FRANCO FOSSA. La figura e i suoi luoghi di Maria Vinella

FRANCO FOSSA. La figura e i suoi luoghi di Maria Vinella
Palazzo Leone da Perego di Legnano ospita la significativa mostra “Franco Fossa. La figura e i suoi luoghi”, a cura dell’Associazione Franco Fossa, con Emma Zanella. L’esposizione presenta più di cinquanta opere (sculture in gesso, cera, legno, bronzo e disegni a pastello) realizzate da uno dei più importanti autori del secondo dopoguerra italiano (Fossa era nato a Milano nel 1924 ed è morto nel 2010), lungo il corso della seconda metà del Novecento, opere capaci di rivelare un energico linguaggio plastico, a volte fortemente espressionista.

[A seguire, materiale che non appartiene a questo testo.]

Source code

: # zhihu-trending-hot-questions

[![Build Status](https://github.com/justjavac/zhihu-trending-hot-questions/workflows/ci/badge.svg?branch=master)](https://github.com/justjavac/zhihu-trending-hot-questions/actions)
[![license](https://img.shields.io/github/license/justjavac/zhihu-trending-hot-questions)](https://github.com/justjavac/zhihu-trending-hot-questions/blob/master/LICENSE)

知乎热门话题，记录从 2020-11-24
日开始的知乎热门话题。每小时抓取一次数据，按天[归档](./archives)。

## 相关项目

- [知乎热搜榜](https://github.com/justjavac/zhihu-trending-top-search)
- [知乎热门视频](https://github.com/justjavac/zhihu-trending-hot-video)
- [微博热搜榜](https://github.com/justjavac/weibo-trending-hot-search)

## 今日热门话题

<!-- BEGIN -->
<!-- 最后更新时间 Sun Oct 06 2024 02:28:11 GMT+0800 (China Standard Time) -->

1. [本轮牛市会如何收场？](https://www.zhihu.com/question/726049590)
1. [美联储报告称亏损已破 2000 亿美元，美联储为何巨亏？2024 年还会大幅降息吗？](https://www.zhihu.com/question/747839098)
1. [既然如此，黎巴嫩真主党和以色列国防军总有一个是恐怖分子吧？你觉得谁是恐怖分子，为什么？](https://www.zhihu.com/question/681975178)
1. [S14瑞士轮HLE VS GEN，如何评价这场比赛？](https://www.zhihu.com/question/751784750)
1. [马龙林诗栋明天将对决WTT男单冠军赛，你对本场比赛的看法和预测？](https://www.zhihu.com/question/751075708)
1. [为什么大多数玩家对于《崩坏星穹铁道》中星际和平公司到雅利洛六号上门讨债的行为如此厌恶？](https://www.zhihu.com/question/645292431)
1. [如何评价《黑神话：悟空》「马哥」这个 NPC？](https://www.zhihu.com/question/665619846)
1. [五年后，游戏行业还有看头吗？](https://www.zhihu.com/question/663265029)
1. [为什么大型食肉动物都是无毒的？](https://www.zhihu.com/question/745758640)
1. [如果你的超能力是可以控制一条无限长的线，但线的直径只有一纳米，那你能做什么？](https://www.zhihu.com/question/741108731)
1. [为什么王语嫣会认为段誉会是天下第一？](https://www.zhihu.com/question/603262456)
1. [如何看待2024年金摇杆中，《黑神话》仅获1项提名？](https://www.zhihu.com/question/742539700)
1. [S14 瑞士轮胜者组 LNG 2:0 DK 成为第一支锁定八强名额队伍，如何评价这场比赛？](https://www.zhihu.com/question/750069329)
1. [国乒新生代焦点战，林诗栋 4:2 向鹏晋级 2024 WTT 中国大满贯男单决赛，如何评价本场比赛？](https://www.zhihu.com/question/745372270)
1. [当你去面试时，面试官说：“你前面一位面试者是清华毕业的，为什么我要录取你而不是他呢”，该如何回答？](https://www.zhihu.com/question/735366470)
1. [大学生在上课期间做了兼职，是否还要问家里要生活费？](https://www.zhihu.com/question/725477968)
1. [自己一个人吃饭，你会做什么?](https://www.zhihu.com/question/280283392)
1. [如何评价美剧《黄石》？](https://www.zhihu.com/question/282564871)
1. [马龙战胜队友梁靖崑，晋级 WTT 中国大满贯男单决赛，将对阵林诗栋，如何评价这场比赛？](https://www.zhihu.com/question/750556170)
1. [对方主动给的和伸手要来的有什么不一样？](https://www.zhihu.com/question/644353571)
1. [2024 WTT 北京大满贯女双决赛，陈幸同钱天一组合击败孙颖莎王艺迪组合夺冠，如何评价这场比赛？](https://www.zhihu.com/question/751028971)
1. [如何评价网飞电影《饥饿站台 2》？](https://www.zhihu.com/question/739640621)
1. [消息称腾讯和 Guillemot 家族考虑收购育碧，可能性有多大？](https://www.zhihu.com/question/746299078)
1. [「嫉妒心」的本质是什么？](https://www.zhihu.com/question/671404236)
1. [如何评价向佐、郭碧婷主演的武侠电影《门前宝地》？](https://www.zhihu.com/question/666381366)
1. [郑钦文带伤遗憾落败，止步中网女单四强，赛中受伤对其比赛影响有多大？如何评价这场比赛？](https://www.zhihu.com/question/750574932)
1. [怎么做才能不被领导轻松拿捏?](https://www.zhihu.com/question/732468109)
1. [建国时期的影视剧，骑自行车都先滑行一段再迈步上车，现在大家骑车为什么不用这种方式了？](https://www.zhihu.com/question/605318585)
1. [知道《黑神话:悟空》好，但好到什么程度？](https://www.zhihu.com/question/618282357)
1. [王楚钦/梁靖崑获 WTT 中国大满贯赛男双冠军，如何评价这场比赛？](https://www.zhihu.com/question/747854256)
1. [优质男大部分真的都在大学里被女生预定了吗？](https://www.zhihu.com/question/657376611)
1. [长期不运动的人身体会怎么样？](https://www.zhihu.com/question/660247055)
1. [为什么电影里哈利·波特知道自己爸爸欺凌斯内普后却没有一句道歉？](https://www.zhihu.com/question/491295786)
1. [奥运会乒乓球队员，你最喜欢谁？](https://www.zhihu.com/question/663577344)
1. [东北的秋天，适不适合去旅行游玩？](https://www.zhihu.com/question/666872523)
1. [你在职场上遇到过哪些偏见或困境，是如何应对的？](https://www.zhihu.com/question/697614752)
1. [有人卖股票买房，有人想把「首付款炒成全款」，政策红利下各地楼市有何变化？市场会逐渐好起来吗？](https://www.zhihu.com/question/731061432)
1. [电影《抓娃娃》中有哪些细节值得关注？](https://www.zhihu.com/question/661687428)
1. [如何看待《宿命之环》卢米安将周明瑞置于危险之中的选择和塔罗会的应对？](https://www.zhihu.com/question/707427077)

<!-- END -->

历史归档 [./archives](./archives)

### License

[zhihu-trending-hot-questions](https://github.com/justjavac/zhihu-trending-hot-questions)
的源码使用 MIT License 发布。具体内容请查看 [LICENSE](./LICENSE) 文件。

Come spiega in catalogo Massimo Bignardi, l’artista milanese ha segnato il panorama dell’arte del XX secolo, inserendosi a pieno titolo nel filone del Realismo Esistenziale, nella Milano della seconda metà degli anni Cinquanta. “La mostra si apre proprio con alcune opere del giovane Fossa come Bambini (1954), Donna con gatto (1952), Uccello (1950), realizzate nei primi anni Cinquanta, appena trasferitosi a Milano, città impegnata a ricostruire se stessa, anche culturalmente, dopo gli orrori della guerra; una città al centro del dibattito artistico italiano, ricca di stimoli, di occasioni di incontro, di riviste, di mostre. Proprio la scena artistica milanese contribuirà inequivocabilmente sia alla formazione del suo mestiere di scultore, consentendogli di spaziare in diversi ambiti della ricerca plastica senza registrare cedimenti formali, sia all’articolazione di un linguaggio che ha le sue radici nel profondo della coscienza civica”.
Franco Fossa privilegia la strada della figurazione, classica e composta, attenta alla morbidezza della forme e alla levigatezza delle superfici – come scrive anche il curatore – ma che presto abbandona a favore della ricerca esistenziale che animerà ossessivamente ogni sua creazione, col fine di analizzare le dimensioni più dolorose dell’umanità, come la fatica di vivere, la solitudine, l’abbandono e la morte.
Tra i temi significativi dell’autore, ritroviamo quello del labirinto: finzione e limite, spazio simbolico dell’assenza, percorso iniziatico, luogo senza soluzione di continuità. Piacere del perdersi, avventura del non ritorno. Abisso e misura del complessità attuale. La visione del labirinto non è che rappresentazione, nel senso filosofico e senso teatrale del termine, dell’impossibilità. È enunciato dell’impotenza a esprimersi, dell’incapacità a disfarsi dall’oppressione di ciò che siamo. “Viviamo secondo un ritmo quotidiano, voluto o imposto, più o meno stancamente ripetitivo, con impressioni sempre diverse che inconsciamente mutano il significato del presente. Iniziare un dialogo, può portare risposte vacue, deludenti, ma rinunciarvi, rifiutare di stare profondamente assieme, è come negare d’impeto la libertà di aprirci” affermava l’artista, che nella metafora della difficoltà dell’Essere esprime l’indicibile difficoltà di una continua incomunicabilità.
Con la sua visionarietà, l’artista offre un corpo e uno spazio all’utopia del linguaggio, eppure lo spazio-evento che si fa comunicazione è per Fossa uno spazio spietato e tragico, e il corpo è inquietante e sofferto. È luogo della fuga, labirinto che costringe in spazi angusti le geometrie modulari dei segni minimi, regolari e fitti; che decostruisce le forme texturizzate, segnate dalle penombre di una profondità negata poiché schiacciata sulla superficie; che annulla la figura e rende valore al gesto, allo sguardo, al lento movimento, vagando alla ricerca di una possibile via d’uscita.
Tutto ciò è evidente nelle opere dedicate agli Animali (1960/66), alle Teste e Ritratti (1962 - 1972), alle tragiche figure sacre, che sono emblema del fluire temporale all’interno di una dimensione di solitudine. Concludono il percorso espositivo alcune opere degli ultimi decenni (1985/2005) nelle quali il tragico espressionismo è decantato da una visione più misurata e più meditata.